Langkah Mitigasi dan Keamanan
Untuk menghadapi kondisi cuaca yang tidak menentu, KAI Divre IV telah menyiapkan langkah mitigasi di sejumlah titik rawan. Titik-titik ini bukanlah hal baru dan selalu menjadi perhatian rutin setiap musim angkutan Lebaran.
Selain itu, pihak KAI juga menambah personel di lapangan, termasuk di area pintu perlintasan sebidang. Penambahan petugas ini dilakukan untuk meningkatkan pengawasan dan meminimalisir potensi gangguan perjalanan kereta api.
Imbauan kepada Calon Penumpang
Hendy Helmy juga memberikan beberapa imbauan kepada calon penumpang:
- Jangan membawa barang bawaan secara berlebihan: Meski saat ini belum ada pembatasan ketat terkait jumlah barang, penumpang diminta tetap mengutamakan kenyamanan bersama. Barang bawaan yang terlalu banyak bisa mengurangi kenyamanan, baik untuk diri sendiri maupun penumpang lain karena memakan ruang di dalam kereta.
- Hindari menggunakan perhiasan atau aksesori mencolok: Hal ini dilakukan guna menghindari potensi tindak kriminalitas.
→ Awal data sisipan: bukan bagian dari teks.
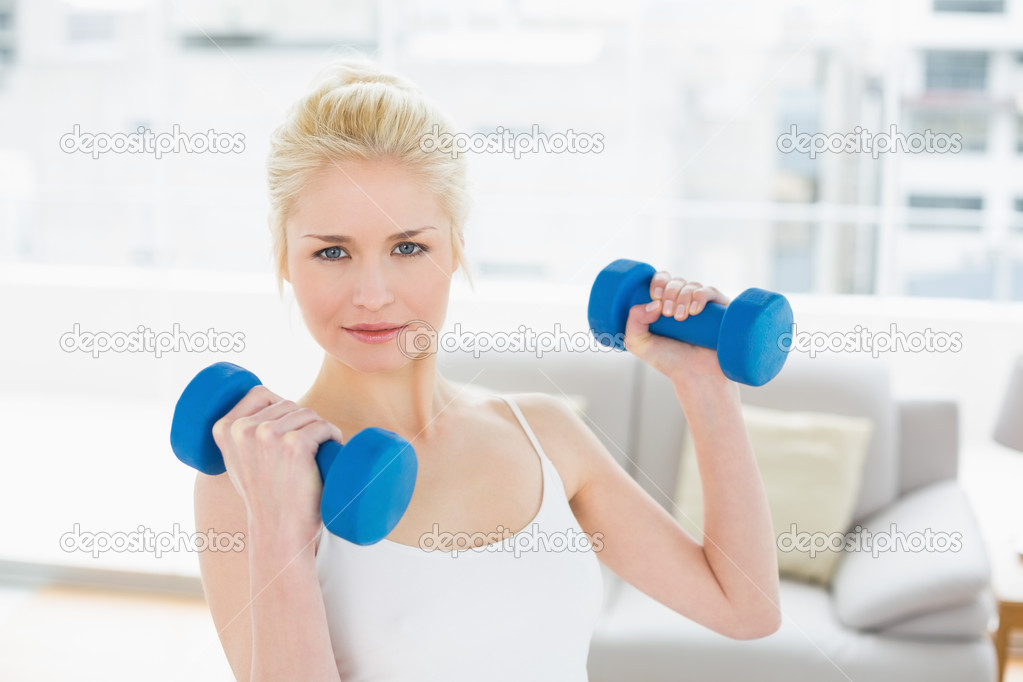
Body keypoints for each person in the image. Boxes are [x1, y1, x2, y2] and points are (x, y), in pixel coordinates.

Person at [194, 56, 781, 682]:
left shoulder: (546, 435)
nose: (371, 292)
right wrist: (284, 529)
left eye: (408, 247)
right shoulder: (253, 472)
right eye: (332, 251)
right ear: (286, 259)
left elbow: (744, 607)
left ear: (456, 249)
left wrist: (706, 388)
- Pesan tiket lebih awal: Untuk menghindari kepadatan dan memastikan perjalanan yang lebih lancar, masyarakat diimbau memesan tiket lebih awal.
Jadwal Pemesanan Tiket
KAI Divre IV Tanjungkarang telah mengatur jadwal pemesanan tiket agar masyarakat dapat merencanakan perjalanan jauh-jauh hari. Berikut adalah jadwal pemesanan tiket:
- Tiket KA Rajabasa dapat dipesan mulai 45 hari sebelum keberangkatan.
- Tiket KA Kuala Stabas akan tersedia untuk pemesanan mulai 7 hari sebelum keberangkatan.
Penjualan tiket resmi akan segera dibuka dalam waktu dekat.
Arus Balik dan Fleksibilitas Waktu
Sementara itu, arus balik diperkirakan akan mengalami kepadatan pada tiga hari terakhir masa libur Lebaran. Hal ini dipengaruhi fleksibilitas waktu cuti dan pola kerja yang lebih dinamis, sehingga banyak pemudik memilih kembali mendekati akhir masa liburan.
Kesimpulan
Dengan berbagai langkah antisipasi dan persiapan yang matang, KAI Divre IV Tanjungkarang berharap angkutan Lebaran 2026 dapat berjalan lancar serta memberikan pengalaman perjalanan yang aman dan nyaman bagi seluruh penumpang.